By Eddie Griffin
Thursday, March 27, 2008
CBS News interviewed a woman on this morning’s program, who had been terminated for telling a workplace “bully” off. “If you hit me, I’ll hit you back,” the interviewee said.
Of course, she should have been terminated, I thought. So, what was the big deal?
It seems that a women and a co-worker were not friendly to each other. The co-worker was a “bully” that went out of her way to intimidate the other woman. One day, after following the woman around, the “bully” made a threatening gesture with her fist.
“If you hit me, I’ll hit you back,” the woman said. Because of that statement, she told the CBS interviewer, she was terminated from her job. The reason for separation of service from the company would always be “Terminate for threatening another employee”. The stigma would hinder her future employment chances.
It seemed, to me, that CBS was sympathizing with the woman and allowing the viewers to judge the bully employee.
Eddie Griffin doesn’t see it that way.
If the woman was going to strike back if struck first, then it was a premeditated decision made already inside her head. Why open her mouth and say what she was going to do ahead of time.
If she was going to hit the other woman back, let her hit back. Don’t telegraph it to a room full of people.
Never ever tell your enemy that you will strike back… vengeance is mine says the Lord… I will repay.
Mine shield is my fate, and my face becomes as armor. Hit me in the face over and over again until you get tired, I once told my stepfather. I was determined not to blink, nor budge, nor bloodied, nor bruised.
Does this mean me that Eddie Griffin is non-violent? Not exactly.
I pushed the envelope until the punch was six inches from my face. Then, and only then, did I know what to do... the Lord is my shield and salvation... whom shall I fear.
As for the “bully”, I don’t understand the concept. They do not exist in the lexicon of Eddie Griffin. There are people with aggressive personality disorders, of which those who issue verbal and open threats are the most egregious kind.
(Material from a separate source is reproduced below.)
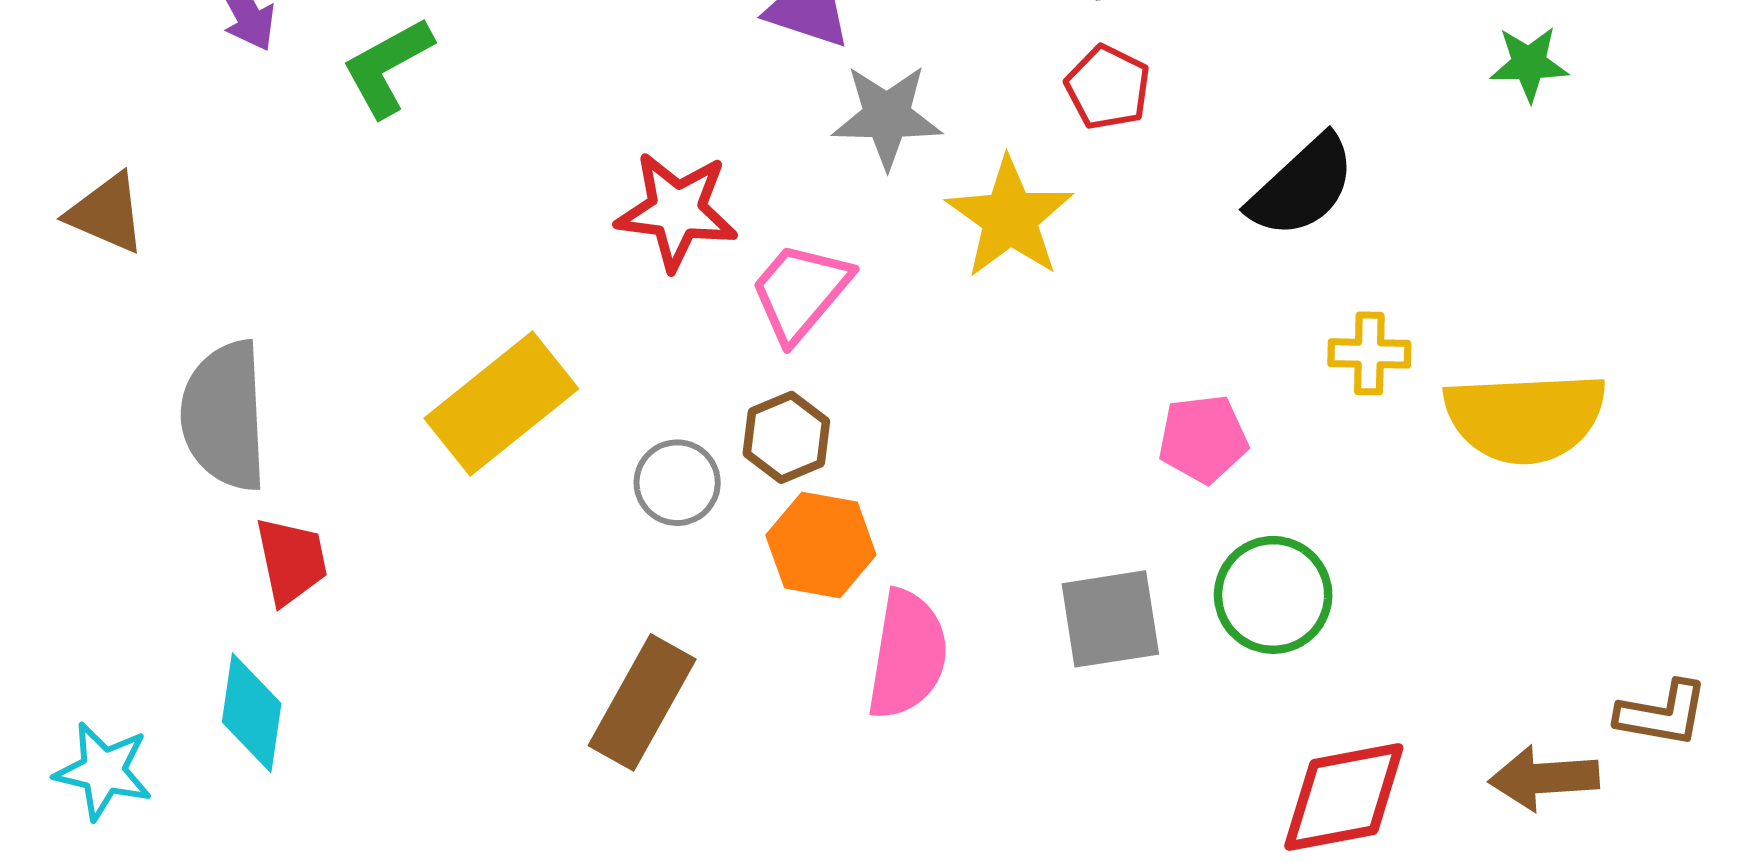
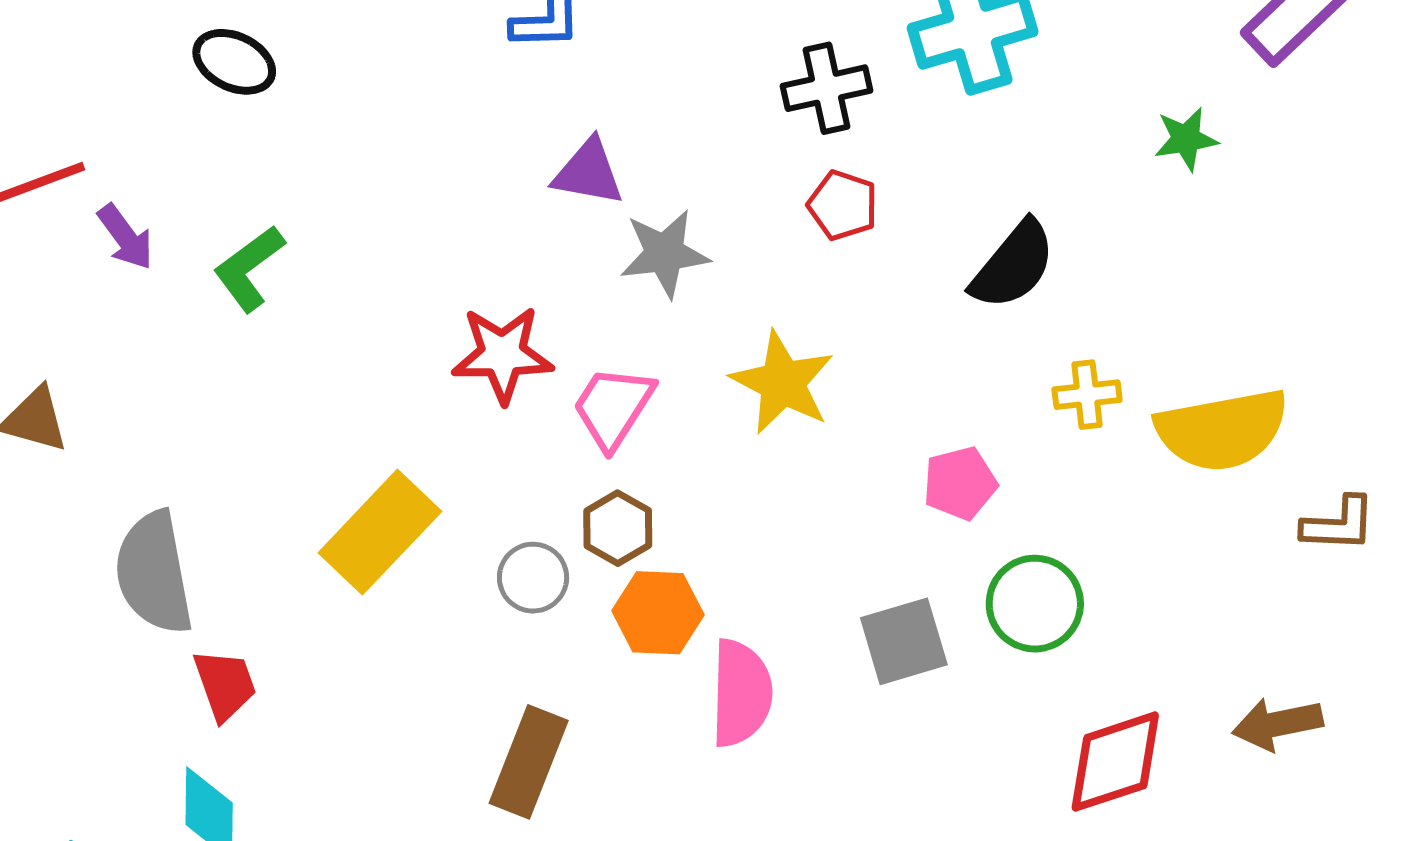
yellow star: (1010, 218) -> (782, 383), moved
brown L-shape: (1662, 714) -> (1339, 524), moved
They are the ones more likely to carry out a violent threat.
As for the “bully” with the aggressive personality disorder, manipulating the angry emotions of her co-worker, this is a case of either terrible anti-social behavior, or a very shrewd method of playing her opponent “out of pocket” and into committing a “terminal mistake”.
You be the judge. As manager, I would have fired the verbal employee, and keep the other under observation.
If an aggrieved employee has a big chip on his or her shoulder, let it be the cross. Once provoked, twice fouled.